9. Memasang Card Adapter
Card adapter yang umum dipasang adalah video card, sound, network, modem dan SCSI adapter. Video card umumnya harus dipasang dan diinstall sebelum card adapter lainnya. Cara memasang adapter:
  1. Pegang card adapter pada tepi, hindari menyentuh komponen atau rangkaian elektronik. Tekan card hingga konektor tepat masuk pada slot ekspansi di motherboard
  2. Pasang sekerup penahan card ke casing
  3. Hubungkan kembali kabel internal pada card, bila ada.

    10. Penyelessaian Akhir
  1. Pasang penutup casing dengan menggeser
  2. sambungkan kabel dari catu daya ke soket dinding.
  3. Pasang konektor monitor ke port video card.
  4. Pasang konektor kabel telepon ke port modem bila ada.
  5. Hubungkan konektor kabel keyboard dan konektor mouse ke port mouse atau poert serial (tergantung jenis mouse).
  6. Hubungkan piranti eksternal lainnya seperti speaker, joystick, dan microphone bila ada ke port yang sesuai. Periksa manual dari card adapter untuk memastikan lokasi port.
Pengujian
Komputer yang baru selesai dirakit dapat diuji dengan menjalankan program setup BIOS. Cara melakukan pengujian dengan program BIOS sebagai berikut:
  1. Hidupkan monitor lalu unit sistem. Perhatikan tampilan monitor dan suara dari speaker.
  2. Program FOST dari BIOS secara otomatis akan mendeteksi hardware yang terpasang dikomputer. Bila terdapat kesalahan maka tampilan monitor kosong dan speaker mengeluarkan bunyi beep secara teratur sebagai kode indikasi kesalahan. Periksa referensi kode BIOS untuk mengetahui indikasi kesalahan yang dimaksud oleh kode beep.
  3. Jika tidak terjadi kesalahan maka monitor menampilkan proses eksekusi dari program POST. ekan tombol interupsi BIOS sesuai petunjuk di layar untuk masuk ke program setup BIOS.
  4. Periksa semua hasil deteksi hardware oleh program setup BIOS. Beberapa seting mungkin harus dirubah nilainya terutama kapasitas hardisk dan boot sequence.
  5. Simpan perubahan seting dan keluar dari setup BIOS.

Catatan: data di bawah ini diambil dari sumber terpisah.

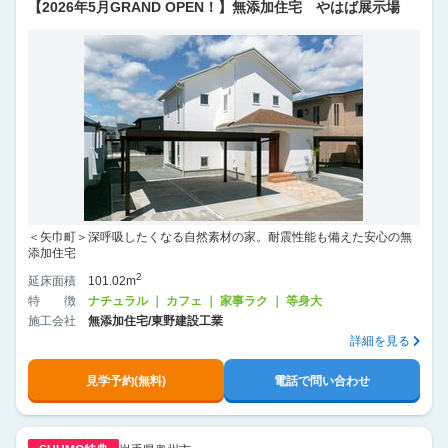
【2026年5月GRAND OPEN！】無添加住宅 やはば展示場
＜矢巾町＞深呼吸したくなる自然素材の家。耐震性能も備えた安心の無
添加住宅
2
延床面積
101.02m
特徴
ナチュラル ｜ カフェ ｜ 家事ラク ｜ 等身大
施工会社
無添加住宅/東野建設工業
詳細を見る
見学予約(無料)
電話で問い合わせ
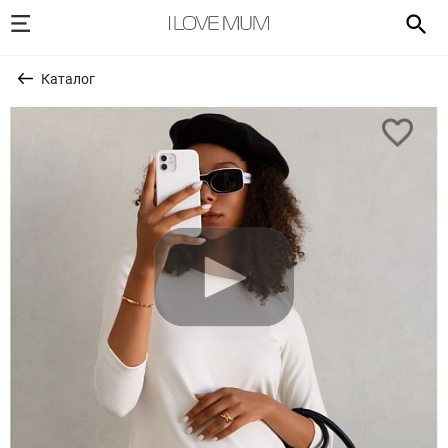
Каталог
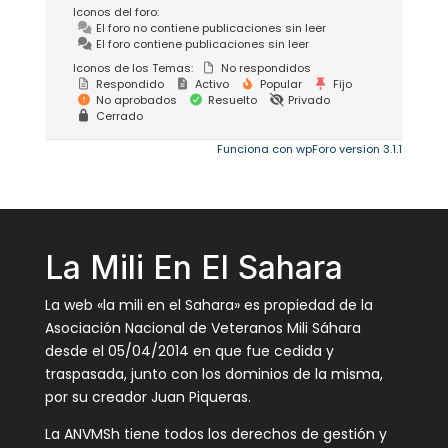
Iconos del foro:
El foro no contiene publicaciones sin leer
El foro contiene publicaciones sin leer
Iconos de los Temas:
No respondidos
Respondido
Activo
Popular
Fijo
No aprobados
Resuelto
Privado
Cerrado
Funciona con wpForo version 3.1.1
La Mili En El Sahara
La web «la mili en el Sahara» es propiedad de la
Asociación Nacional de Veteranos Mili Sáhara
desde el 05/04/2014 en que fue cedida y
traspasada, junto con los dominios de la misma,
por su creador Juan Piqueras.
La ANVMSh tiene todos los derechos de gestión y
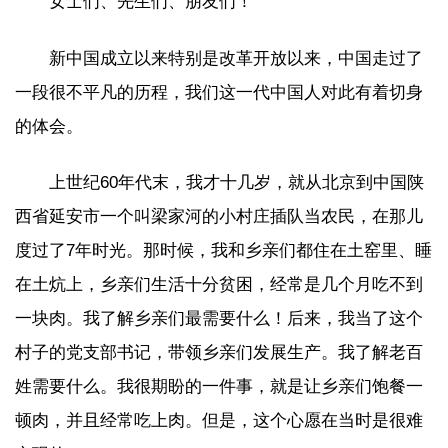
女士们、先生们、朋友们！
新中国成立以来特别是改革开放以来，中国走过了
一段很不平凡的历程，我们这一代中国人对此有着切身
的体会。
上世纪60年代末，我才十几岁，就从北京到中国陕
西省延安市一个叫梁家河的小村庄插队当农民，在那儿
度过了7年时光。那时候，我和乡亲们都住在土窑里、睡
在土炕上，乡亲们生活十分贫困，经常是几个月吃不到
一块肉。我了解乡亲们最需要什么！后来，我当了这个
村子的党支部书记，带领乡亲们发展生产。我了解老百
姓需要什么。我很期盼的一件事，就是让乡亲们饱餐一
顿肉，并且经常吃上肉。但是，这个心愿在当时是很难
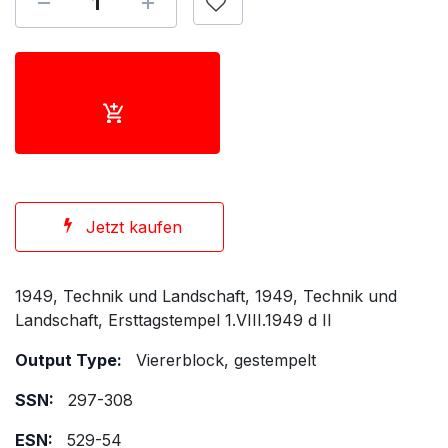
Jetzt kaufen
1949, Technik und Landschaft, 1949, Technik und
Landschaft, Ersttagstempel 1.VIII.1949 d II
Output Type:
Viererblock, gestempelt
SSN:
297-308
ESN:
529-54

Setelah keluar dari setup BIOS, komputer akan meload Sistem OPerasi dengan urutan pencarian sesuai seting boot sequence pada BIOS. Masukkan diskette atau CD Bootable yang berisi sistem operasi pada drive pencarian.
Penanganan Masalah
Permasalahan yang umum terjadi dalam perakitan komputer dan penanganannya antara lain:
  1. Komputer atau monitor tidak menyala, kemungkinan disebabkan oleh switch atau kabel daya belum terhubung.
  2. Card adapter yang tidak terdeteksi disebabkan oleh pemasangan card belum pas ke slot/
LED dari hardisk, floppy atau CD menyala terus disebabkan kesalahan pemasangan kabel konektor atau ada pin yang belum pas terhubung. Selamat Mencoba dan Semoga Bermanfaat.